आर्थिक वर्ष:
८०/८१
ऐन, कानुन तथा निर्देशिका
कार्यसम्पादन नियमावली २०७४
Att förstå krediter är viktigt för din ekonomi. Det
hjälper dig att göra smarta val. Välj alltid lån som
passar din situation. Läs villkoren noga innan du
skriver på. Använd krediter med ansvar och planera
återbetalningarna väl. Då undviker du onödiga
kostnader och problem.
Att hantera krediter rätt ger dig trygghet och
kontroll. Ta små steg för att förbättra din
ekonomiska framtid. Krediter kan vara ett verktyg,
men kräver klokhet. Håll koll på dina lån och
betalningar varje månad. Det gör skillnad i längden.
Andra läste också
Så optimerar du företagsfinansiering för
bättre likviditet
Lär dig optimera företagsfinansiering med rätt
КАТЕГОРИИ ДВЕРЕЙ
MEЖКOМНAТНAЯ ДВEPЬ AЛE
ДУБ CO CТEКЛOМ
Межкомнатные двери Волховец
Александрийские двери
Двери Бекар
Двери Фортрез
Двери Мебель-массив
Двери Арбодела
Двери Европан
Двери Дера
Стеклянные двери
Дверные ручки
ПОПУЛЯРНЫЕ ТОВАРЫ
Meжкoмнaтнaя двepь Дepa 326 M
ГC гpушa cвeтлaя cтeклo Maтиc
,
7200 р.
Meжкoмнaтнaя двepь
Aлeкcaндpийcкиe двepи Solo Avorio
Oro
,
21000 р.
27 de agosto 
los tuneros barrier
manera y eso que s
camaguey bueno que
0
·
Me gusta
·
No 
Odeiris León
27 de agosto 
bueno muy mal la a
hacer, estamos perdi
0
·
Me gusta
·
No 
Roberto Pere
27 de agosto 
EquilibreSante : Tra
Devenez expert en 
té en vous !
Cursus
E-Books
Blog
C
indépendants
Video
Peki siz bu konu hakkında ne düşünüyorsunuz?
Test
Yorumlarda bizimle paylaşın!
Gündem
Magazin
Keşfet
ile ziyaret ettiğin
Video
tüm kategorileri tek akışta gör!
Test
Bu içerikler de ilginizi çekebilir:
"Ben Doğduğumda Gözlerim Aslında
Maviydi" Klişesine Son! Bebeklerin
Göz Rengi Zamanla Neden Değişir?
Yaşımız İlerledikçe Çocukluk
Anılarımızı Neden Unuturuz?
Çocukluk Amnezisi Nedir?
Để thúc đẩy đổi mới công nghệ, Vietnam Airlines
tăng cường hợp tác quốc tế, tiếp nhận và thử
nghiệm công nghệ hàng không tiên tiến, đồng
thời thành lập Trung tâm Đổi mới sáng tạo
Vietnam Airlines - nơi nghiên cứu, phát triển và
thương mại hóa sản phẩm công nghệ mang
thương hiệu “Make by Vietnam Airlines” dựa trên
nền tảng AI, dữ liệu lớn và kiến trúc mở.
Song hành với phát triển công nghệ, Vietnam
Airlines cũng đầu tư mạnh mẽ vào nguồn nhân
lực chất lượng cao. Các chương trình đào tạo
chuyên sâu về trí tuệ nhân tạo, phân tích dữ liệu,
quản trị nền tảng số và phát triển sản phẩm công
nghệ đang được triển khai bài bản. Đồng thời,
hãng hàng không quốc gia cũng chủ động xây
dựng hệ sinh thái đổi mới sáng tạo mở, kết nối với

---*---

Say how many lines in the data hold the string "cũng", and write nothing else.

2